▸ **Passage provided**

The characters in this are really compelling and complex. With the time skip, Nanoha, Fate, Hayate and the others have change from the last series, but it’s done in a way that’s believable and you can see how the girls they were became the women they are. Similarly, you can fully understand how their relationships developed into what they are. The new major characters all get their own story arc, which informs and develops their characters. Vivio is adorable, and this is coming from someone who doesn’t normally find children remotely cute. The character interactions are really good too. The villains are well crafted characters as well, albeit less sympathetic than the ones the franchise has previously provided. Particularly Scaglietti who basically comes across as a crazy person. Although, I will give them credit, he’s not unrealistically or exaggeratedly crazy. He’s the sort of nutter who has verisimilitude.

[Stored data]
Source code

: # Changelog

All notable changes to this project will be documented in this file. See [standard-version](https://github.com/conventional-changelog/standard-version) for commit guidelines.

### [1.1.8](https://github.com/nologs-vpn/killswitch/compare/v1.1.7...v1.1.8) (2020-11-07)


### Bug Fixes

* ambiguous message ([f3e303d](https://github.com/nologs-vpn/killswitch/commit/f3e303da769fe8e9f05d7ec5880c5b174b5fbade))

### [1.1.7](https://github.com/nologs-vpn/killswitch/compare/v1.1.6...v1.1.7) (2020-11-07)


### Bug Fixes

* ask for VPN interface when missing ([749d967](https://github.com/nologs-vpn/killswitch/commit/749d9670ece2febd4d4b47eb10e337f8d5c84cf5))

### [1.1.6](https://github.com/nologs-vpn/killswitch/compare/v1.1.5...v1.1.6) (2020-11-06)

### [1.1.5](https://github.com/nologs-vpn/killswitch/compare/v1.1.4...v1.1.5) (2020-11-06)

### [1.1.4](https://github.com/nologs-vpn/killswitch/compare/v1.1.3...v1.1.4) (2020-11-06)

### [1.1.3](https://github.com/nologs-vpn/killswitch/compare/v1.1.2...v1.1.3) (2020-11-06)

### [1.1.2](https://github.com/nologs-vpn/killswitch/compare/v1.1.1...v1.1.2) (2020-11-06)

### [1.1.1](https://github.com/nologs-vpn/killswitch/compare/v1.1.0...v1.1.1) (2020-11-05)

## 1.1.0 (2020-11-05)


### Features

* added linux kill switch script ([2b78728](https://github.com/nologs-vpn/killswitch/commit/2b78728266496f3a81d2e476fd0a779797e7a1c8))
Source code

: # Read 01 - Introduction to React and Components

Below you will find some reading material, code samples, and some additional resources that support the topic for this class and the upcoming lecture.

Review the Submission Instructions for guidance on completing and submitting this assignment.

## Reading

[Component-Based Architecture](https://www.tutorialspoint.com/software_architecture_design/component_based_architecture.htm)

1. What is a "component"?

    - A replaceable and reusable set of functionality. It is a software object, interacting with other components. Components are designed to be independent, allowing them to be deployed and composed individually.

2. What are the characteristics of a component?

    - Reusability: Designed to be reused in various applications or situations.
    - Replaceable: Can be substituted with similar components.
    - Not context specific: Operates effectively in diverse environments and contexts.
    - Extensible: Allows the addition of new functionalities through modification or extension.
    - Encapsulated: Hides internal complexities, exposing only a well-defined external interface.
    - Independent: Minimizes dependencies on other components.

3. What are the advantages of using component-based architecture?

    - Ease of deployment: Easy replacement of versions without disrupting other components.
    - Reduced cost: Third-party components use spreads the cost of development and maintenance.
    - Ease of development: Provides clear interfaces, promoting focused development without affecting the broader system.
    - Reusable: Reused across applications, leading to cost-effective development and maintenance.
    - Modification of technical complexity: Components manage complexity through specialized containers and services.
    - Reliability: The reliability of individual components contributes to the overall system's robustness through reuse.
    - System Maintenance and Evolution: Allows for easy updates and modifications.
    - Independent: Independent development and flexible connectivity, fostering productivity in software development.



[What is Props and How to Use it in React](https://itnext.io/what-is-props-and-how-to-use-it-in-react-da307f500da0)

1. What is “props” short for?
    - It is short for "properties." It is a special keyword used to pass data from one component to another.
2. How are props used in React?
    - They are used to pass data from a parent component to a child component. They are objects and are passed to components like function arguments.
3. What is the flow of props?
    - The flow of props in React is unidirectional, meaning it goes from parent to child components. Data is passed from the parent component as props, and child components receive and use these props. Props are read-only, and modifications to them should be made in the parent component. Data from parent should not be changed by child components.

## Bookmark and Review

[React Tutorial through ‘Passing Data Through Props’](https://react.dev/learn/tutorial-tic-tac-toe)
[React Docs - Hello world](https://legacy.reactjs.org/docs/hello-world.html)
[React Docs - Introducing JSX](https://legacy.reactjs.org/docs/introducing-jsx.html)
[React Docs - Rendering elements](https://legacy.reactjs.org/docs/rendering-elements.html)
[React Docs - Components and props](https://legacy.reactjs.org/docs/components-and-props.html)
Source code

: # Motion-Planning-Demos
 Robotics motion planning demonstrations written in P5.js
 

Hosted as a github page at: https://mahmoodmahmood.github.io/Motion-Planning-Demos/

▸ **Written task 1**
Answer these questions using the review of the series' characters:
(a) Which three characters does it name as having changed since the last series?
(b) What does the reviewer say they normally think of children?
(c) Which villain does it say comes across as a crazy person?
▸ **Written task 2**
List every character mentioned by name in the review of the series' characters.
▸ **Written task 3**
Carry on writing the review of the series' characters, picking up right after its last sentence.
The stored data has no connection to the review.

▸ **Response area 1**
(a) Nanoha, Fate and Hayate.
(b) They don't normally find children remotely cute.
(c) Scaglietti.

▸ **Response area 2**
Nanoha, Fate, Hayate, Vivio, Scaglietti

▸ **Response area 3**
Art:

The art has a lot of good qualities to it. The character designs are really well done and there’s a lot of attention to detail for the backgrounds. The action sequences flow really nicely and have a high level of intensity, in spite of the occasional slower, larger special attack. The big flaw with the art is the same one we’ve had with this franchise, the transformation sequence. Unlike most magical girl series where the characters’ genuine shapes are obscured by whatever sparkly effect they’re using, the Nanoha franchise lovingly details the bosoms so that you can pretty vividly tell what they look like. At least in this one most of the girls are grown women so it isn’t quite as gross on that level, but they also make sure that the undergarments are really detailed for both Nanoha and Fate so that we can see what they’re taking off of one another later. Seven Arcs, we don’t need to know what kind of panties they wear. Even the sort of people who draw pornographic doujin have seen enough women’s underwear that they can pick a design for their work. Okay, maybe they haven’t, but I would still argue that those aren’t the types who should be catered to.

Sound:

The vocal cast in this is stellar. Mizuki Nana, Tamura Yukari, Ueda Kana, Yuzuki Ryouka, Shimizu Kaori, Ichijo Kazuya and Sanada Asami reprise their roles. They all give strong performances. In addition to them, Nakahara Mai, Inoue Marina, Saito Chiwa Takahashi Mikako and Mizuhashi Kaori all deliver their own strong performances. Narita Ken makes a good villain too. Really, the entire cast from primary to secondary characters is superb. The music is fantastic as well.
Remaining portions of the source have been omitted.